Ágata caminhou lentamente para longe de José, quando o mesmo percebeu, chamou por ela, mas parecia não ouvi-lo, apenas caminhava de costas. José correu, mas foi interrompido por uma força que desativou seus movimentos. Ágata parecia triste em uma espécie de cela, e ao mesmo tempo caminhava para trás, subsequentemente.
O esboço de Ágata se desfez, e ao lado dela surgiram várias névoas que cobriram seu rosto. Mais uma armadilha de Anton, que se fez em seu lugar, aquele homem alto em forma de bode aterrorizante ria maquiavelicamente com aqueles olhos vermelhos: Você ainda tem muito que aprender, mas não adianta, ficarei com sua namoradinha.

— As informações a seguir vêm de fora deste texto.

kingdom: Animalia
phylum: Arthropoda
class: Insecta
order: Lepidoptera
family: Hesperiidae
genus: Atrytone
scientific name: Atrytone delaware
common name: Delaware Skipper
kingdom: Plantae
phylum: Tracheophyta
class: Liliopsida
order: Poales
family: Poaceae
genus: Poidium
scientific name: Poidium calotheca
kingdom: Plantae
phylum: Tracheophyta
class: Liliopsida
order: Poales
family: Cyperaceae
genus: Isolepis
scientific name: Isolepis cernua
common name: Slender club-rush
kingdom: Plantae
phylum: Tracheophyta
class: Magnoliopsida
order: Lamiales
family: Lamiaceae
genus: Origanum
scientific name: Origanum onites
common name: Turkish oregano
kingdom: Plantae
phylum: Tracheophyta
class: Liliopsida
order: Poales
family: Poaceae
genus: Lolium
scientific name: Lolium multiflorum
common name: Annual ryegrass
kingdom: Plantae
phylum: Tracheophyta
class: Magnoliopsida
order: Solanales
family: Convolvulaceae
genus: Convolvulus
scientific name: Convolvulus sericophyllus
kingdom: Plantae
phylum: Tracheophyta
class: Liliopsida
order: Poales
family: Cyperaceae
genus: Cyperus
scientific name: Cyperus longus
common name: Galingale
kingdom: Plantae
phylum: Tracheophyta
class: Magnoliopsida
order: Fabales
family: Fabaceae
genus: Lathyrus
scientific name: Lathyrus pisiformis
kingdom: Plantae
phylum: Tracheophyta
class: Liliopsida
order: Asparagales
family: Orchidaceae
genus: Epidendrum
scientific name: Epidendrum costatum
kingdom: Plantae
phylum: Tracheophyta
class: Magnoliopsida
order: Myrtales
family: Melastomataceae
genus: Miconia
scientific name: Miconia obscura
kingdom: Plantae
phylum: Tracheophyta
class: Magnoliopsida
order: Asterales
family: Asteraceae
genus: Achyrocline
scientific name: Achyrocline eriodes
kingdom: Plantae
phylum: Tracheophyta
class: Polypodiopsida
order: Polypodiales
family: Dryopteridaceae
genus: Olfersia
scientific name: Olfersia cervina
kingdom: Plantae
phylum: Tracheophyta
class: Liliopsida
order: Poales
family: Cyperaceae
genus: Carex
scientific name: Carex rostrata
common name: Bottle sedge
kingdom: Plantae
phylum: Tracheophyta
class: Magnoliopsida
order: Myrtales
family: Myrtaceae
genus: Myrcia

Ao terminar a fala, estalou seus dedos.
José acordou com muita dor de cabeça, Mariana estava do seu lado com o olhar de preocupação.
— O que aconteceu? — perguntou emocionado, José.
— Você caiu no quintal ontem! — respondeu Mariana.
— Eu tive um sonho muito esquisito.
— Estranho, não consegui sentir nada ontem.
— Eu vi Ágata.
— Como ela está?
— Não era bem ela, foi uma armadilha de Anton. Mas eu pude vê-la presa em uma cela.
Seus pais entraram no quarto para saber como José estava, e para pedir desculpas por lhe ter contado tal história.
— Filho, não dê muito ouvidos a essa história, senão Anton irá perseguir quem se interessar pela mesma. — disse o pai.
— Pai, ele já está perseguindo a mim e à Mariana. Também já mantém como prisioneira Ágata.
Sabemos desta história há algum tempo, também já falamos com Adoniran. — disse um pouco aflito, José.
— É verdade isso? — perguntou a mãe à
Mariana.
— Sim, é verdade! — respondeu a mesma.
Nisso, o pai pegou um antigo livro que tinha na prateleira, e disse:
— Este livro é poderoso, aqui contém uma oração que afasta o mal, basta você ler estes versos quando o mal achar que irá lhe enganar.

Os seguintes versos são:

Ó, Senhor! Afaste o mal
Presente neste engano eterno,
Nestes dias entregues à destruição, Neste enigma por detrás desta ilusão; Dê-me refúgio em teu poderoso castelo.

— Com isto, vocês verão com o tempo, que isso irá passar, esse pesadelo. Isso aconteceu comigo por vários anos, até que me conformei em ficar aqui.
— Então como faço para encontrar Ágata? — indagou José.
— Não faço a mínima ideia.
— Não sei como, mas vou conseguir!
Um sentimento diferente se apossou do corpo de José, uma fúria impetrante. Levantou-se da cama e desceu as escadas. Nisso, foi até o pequeno lago que ficava atrás de sua casa, sentou-se, colocou os pés na água. A névoa se propagava ao ambiente, uma calmaria. José avistou seu reflexo na água, reflexivo e triste: assim estava seu coração.
Algumas ideias surgiram pela sua viagem mental, tentou achar um ponto de inflexão que lhe desse vantagem nesse desafio, mas nada veio subitamente. Seus olhos fixos na água até viram a miragem de Ágata a nadar calmamente. As lágrimas desciam lentamente, as névoas cobriam-lhe o corpo de modo a enxergar apenas esta doce miragem, talvez a melhor imaginação que tivera nesses dias dolorosos que haviam passado.
Aquela bela mulher fixava seu olhar ao dele, e em seu reflexo aparecia Ágata naquela prisão. Ela estava totalmente depressiva, jogada ao chão com suas mãos movimentando-se friamente, quase sem vida.
Seus cabelos longos cobriam seu rosto, e o chão era revestido de pele humana, e entre o ferro das grades, dentes humanos.